_What to work on_: Extend the lesson on trigonometric ratios and the unit circle, picking up after its final sentence.

_Given passage_:
—————
Trigonometric Ratios and Special Triangles Alternative Format
Lesson Part 1
Introduction
The Unit Circle and Trigonometric Ratios
Recall that a circle centred at the origin with radius \(1\) is called a unit circle and has equation \(x^2 + y^2 = 1.\)
We noticed in a previous module that any point on both the unit circle and the terminal arm of some standard position angle \(\theta\) can be written \(P\,(\cos(\theta), \sin(\theta))\).
Two observations can be made at this point.
We know that \(\tan(\theta) = \dfrac{y}{x}\), and, on the unit circle, \(x = \cos(\theta)\) and \(y = \sin(\theta)\), so \(\tan(\theta) = \dfrac{\sin(\theta)}{\cos(\theta)}\).
This is true for all values of \(\theta\) in the domain of \(\tan(\theta)\), and is called a quotient identity.
—————
_Data shown_:
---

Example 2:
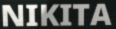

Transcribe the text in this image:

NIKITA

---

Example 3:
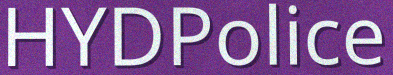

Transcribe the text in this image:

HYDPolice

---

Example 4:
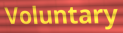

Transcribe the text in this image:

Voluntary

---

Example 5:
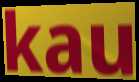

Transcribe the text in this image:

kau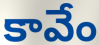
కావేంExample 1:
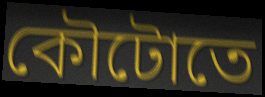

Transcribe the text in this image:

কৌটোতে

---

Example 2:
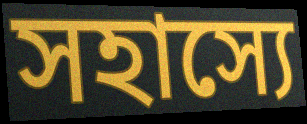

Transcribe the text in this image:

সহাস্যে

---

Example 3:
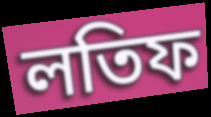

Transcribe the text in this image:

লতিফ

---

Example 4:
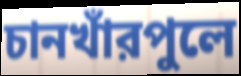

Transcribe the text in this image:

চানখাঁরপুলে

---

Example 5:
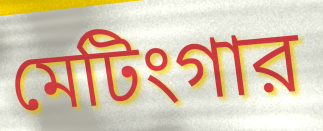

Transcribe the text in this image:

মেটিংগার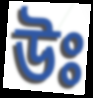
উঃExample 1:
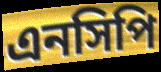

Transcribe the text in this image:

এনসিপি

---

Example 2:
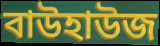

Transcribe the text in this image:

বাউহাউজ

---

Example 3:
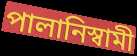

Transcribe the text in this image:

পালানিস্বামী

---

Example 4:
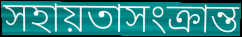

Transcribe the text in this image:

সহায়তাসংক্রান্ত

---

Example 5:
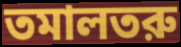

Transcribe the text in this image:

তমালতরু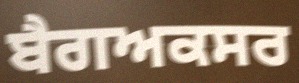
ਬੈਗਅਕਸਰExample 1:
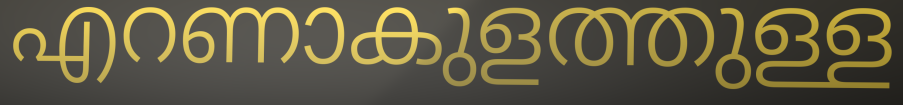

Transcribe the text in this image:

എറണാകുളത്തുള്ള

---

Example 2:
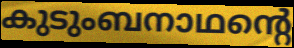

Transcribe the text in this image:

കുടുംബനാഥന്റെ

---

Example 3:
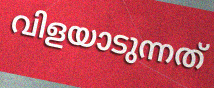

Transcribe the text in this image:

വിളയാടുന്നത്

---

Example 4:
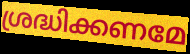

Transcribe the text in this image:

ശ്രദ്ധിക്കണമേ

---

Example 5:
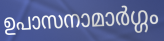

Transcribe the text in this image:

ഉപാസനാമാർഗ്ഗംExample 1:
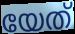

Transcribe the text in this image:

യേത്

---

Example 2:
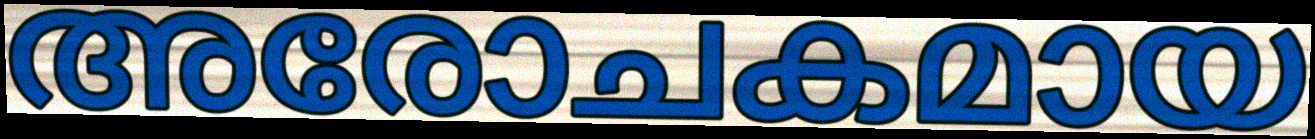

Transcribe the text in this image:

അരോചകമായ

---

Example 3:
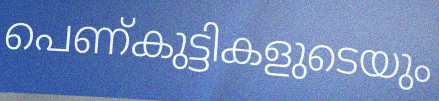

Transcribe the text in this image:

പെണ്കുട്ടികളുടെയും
—————
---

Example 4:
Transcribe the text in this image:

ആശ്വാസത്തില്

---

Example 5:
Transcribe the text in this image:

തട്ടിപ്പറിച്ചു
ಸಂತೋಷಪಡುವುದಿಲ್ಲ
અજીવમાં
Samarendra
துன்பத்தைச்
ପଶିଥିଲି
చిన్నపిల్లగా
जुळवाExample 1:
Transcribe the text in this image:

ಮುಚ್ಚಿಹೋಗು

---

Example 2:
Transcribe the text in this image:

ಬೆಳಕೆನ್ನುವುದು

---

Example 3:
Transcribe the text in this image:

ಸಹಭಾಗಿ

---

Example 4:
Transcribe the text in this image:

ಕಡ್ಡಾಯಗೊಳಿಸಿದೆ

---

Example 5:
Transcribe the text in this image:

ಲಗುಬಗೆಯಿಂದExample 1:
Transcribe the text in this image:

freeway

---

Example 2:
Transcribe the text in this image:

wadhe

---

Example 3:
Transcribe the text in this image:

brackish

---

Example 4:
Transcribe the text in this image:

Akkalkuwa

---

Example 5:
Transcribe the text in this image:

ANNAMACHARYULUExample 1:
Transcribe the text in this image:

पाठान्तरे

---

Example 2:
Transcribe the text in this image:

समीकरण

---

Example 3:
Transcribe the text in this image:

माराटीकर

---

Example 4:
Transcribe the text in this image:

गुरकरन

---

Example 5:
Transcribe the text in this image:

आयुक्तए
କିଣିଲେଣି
—————
_Answer for the task_:
Also, since every point is on the unit circle \(x^2 + y^2 = 1\), we can substitute \(x = \cos(\theta)\) and \(y = \sin(\theta)\).
Therefore, \((\cos(\theta))^2 + (\sin(\theta))^2 = 1\). This is usually written \(\cos^2 (\theta) + \sin^2 (\theta) = 1\).
This relationship is true for all values of \(\theta\) and is called the Pythagorean identity.
We will do more with identities later in this unit.
We have also defined three reciprocal trigonometric ratios, cosecant, secant, and cotangent:
\(\csc(\theta) = \dfrac{1}{\sin(\theta)} \qquad \sec(\theta) = \dfrac{1}{\cos(\theta)} \qquad \cot(\theta) = \dfrac{1}{\tan(\theta)}\)
Examples
Given any point \(P\,(x,y)\) on the terminal arm of a standard position angle, \(\theta\), we can determine the value of any or all of the six trigonometric ratios.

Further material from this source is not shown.